*Work instruction*. Reproduce verbatim the portion of the cable construction passage below that begins with the words containing "More particularly, the" and ends with "(i) and (ii).".

*Selected passage*.
--------

IRGANOX.RTM. is a trademark of Ciba Specialty Chemicals Corp.
DETAILED DESCRIPTION OF THE INVENTION
The present invention pertains to a novel hydrocarbon grease filled cable
construction wherein the polyolefin wire insulation has improved oxidative
stability.
More particularly, the novel cable construction of this invention comprises
(i) a plurality of insulated electrical conductors having interstices
therebetween,
said insulation comprising
(a) one or more polyolefins, and
(b) one or more primary antioxidants selected from the group of
N,N'-hexane-1,6-diylbis-(3-(3,5-di-tert-butyl-4-hydroxyphenylpropionamide)
), tris(3,5-di-tert-butyl4-hydroxybenzyl)isocyanurate and
tris(2-(3,5-di-tert-butyl-4-hydroxyhydrocinnanoyloxy)ethyl)isocyanurate,
and
(c) one or more metal deactivators selected from the
alkylhydroxyphenylalkanoyl hydrazines, and
(ii) hydrocarbon cable filler grease within the interstices, and
(iii) a sheath surrounding components (i) and (ii).

--------

*Data to examine*.

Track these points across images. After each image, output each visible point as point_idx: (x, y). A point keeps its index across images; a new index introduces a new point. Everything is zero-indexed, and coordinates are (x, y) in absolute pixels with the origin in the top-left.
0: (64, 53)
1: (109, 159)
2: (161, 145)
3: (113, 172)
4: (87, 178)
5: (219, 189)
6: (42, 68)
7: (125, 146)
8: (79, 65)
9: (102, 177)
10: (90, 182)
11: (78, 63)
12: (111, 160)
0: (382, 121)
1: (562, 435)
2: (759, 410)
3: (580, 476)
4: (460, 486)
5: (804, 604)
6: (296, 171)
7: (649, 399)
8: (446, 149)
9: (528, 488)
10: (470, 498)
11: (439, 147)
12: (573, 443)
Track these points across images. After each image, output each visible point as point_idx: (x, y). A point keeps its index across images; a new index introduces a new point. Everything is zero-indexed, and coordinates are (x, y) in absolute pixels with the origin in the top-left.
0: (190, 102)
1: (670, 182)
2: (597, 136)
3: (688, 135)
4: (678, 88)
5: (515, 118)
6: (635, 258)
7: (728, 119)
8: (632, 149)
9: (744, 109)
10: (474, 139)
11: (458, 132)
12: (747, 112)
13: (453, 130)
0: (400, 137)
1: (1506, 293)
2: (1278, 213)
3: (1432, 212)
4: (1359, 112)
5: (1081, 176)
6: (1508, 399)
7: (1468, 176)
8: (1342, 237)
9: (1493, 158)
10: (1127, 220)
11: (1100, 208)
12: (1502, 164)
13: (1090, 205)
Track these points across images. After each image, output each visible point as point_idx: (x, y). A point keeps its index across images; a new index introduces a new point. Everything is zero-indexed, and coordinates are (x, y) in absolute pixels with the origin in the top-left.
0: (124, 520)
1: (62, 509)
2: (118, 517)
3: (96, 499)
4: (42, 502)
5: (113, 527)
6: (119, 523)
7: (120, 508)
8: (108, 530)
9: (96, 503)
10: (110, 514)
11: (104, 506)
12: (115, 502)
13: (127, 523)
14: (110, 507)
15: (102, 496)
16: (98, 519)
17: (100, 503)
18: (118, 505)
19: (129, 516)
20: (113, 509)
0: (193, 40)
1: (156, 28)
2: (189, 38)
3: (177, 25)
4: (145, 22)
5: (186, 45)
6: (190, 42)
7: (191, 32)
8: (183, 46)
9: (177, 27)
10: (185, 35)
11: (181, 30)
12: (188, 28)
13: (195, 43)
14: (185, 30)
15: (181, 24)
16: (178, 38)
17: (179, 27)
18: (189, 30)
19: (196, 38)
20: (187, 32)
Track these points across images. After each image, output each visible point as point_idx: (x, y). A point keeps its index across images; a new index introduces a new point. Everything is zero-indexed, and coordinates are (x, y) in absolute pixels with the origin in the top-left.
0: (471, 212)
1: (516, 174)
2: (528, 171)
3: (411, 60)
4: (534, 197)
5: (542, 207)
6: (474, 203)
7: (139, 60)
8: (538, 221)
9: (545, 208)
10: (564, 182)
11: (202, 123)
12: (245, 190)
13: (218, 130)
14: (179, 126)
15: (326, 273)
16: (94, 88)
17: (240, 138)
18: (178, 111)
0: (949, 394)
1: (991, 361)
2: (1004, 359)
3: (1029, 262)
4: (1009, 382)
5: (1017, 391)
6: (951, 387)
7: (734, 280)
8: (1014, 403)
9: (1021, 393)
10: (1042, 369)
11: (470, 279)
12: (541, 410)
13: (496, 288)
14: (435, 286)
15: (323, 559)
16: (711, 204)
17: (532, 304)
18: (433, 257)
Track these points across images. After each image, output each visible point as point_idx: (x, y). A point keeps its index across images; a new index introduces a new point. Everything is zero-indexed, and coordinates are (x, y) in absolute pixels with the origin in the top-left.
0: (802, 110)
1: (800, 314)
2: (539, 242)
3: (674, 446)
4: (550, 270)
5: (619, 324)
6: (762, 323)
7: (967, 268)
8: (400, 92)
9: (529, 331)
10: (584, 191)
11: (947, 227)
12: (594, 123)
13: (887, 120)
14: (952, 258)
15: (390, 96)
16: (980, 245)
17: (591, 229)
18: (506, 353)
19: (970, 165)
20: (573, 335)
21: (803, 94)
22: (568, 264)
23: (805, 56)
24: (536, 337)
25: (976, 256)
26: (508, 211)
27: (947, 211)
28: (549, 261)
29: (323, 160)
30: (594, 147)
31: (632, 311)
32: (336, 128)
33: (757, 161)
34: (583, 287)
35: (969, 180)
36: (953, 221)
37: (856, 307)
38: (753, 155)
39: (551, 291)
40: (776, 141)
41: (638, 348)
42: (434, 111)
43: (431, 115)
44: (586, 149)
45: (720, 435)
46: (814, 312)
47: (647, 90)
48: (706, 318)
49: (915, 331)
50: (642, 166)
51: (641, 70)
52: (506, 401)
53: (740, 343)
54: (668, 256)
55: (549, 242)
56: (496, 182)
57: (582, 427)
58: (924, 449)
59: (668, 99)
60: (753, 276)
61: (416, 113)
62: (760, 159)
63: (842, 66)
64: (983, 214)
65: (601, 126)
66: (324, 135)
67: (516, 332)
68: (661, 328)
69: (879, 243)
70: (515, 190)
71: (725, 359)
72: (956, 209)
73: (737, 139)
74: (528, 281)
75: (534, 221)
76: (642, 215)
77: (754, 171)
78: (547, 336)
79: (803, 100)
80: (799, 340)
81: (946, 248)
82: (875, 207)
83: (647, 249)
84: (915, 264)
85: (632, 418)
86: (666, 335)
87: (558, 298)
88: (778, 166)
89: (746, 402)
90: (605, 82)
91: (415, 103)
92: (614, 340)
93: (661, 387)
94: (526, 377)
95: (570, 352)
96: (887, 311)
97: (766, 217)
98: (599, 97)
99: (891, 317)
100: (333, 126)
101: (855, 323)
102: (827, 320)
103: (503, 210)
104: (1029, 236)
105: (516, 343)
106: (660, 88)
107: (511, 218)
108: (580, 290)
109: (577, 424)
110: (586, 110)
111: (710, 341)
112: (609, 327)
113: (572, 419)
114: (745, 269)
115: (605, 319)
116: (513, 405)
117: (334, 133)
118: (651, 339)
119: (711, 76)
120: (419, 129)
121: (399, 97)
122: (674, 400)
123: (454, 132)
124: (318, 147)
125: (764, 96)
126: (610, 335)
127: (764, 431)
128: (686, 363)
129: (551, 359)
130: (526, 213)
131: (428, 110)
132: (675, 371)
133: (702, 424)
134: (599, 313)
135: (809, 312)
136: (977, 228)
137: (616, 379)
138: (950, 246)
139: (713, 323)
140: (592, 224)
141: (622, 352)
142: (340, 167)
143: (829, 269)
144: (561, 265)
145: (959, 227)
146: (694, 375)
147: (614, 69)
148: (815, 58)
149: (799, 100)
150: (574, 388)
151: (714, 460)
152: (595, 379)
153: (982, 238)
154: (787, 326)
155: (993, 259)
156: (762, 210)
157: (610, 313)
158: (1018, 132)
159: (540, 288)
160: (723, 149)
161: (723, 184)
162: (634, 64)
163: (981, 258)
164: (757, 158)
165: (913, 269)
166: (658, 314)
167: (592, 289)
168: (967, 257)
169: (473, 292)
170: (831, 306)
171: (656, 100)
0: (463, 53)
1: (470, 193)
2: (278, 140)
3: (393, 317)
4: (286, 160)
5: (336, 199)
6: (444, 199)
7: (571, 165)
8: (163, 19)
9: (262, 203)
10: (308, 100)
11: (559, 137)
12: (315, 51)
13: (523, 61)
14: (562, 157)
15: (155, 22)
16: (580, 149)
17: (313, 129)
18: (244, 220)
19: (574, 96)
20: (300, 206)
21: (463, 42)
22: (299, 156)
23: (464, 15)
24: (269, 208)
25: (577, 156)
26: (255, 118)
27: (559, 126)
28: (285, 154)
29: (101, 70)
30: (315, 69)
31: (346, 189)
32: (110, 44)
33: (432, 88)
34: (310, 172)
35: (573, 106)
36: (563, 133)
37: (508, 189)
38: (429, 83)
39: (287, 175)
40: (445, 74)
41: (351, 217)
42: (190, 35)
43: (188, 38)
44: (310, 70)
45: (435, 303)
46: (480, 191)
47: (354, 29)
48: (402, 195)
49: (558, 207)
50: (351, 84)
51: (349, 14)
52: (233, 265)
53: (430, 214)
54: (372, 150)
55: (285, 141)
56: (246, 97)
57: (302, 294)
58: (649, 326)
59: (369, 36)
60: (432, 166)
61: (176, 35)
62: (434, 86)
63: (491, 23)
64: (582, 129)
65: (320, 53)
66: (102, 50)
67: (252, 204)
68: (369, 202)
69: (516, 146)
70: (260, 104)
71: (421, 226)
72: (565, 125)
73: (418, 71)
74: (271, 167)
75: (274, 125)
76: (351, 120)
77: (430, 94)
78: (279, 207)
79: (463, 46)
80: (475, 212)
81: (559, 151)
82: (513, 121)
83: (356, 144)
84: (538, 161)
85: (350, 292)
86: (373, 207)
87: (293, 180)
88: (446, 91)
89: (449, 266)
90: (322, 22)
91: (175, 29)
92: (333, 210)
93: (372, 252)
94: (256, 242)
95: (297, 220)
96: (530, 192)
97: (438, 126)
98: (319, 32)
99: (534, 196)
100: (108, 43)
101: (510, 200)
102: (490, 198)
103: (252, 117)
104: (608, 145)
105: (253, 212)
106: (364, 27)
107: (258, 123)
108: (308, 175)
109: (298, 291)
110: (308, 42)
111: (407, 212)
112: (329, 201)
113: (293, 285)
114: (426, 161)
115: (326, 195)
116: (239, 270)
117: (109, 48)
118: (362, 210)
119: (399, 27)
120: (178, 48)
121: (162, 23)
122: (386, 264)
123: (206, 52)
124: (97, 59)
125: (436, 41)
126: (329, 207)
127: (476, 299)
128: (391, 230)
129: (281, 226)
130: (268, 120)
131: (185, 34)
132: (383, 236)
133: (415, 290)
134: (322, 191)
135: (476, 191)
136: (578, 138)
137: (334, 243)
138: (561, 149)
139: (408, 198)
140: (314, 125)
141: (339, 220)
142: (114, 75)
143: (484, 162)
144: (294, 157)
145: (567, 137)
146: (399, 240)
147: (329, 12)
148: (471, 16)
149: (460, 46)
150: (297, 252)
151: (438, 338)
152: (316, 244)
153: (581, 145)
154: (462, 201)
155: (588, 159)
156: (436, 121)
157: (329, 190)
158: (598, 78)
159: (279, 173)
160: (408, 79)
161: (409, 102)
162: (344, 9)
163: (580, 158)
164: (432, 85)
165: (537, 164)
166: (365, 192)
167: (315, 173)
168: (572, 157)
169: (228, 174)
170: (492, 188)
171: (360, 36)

--------

*Exercise response*.
More particularly, the novel cable construction of this invention comprises
(i) a plurality of insulated electrical conductors having interstices
therebetween,
said insulation comprising
(a) one or more polyolefins, and
(b) one or more primary antioxidants selected from the group of
N,N'-hexane-1,6-diylbis-(3-(3,5-di-tert-butyl-4-hydroxyphenylpropionamide)
), tris(3,5-di-tert-butyl4-hydroxybenzyl)isocyanurate and
tris(2-(3,5-di-tert-butyl-4-hydroxyhydrocinnanoyloxy)ethyl)isocyanurate,
and
(c) one or more metal deactivators selected from the
alkylhydroxyphenylalkanoyl hydrazines, and
(ii) hydrocarbon cable filler grease within the interstices, and
(iii) a sheath surrounding components (i) and (ii).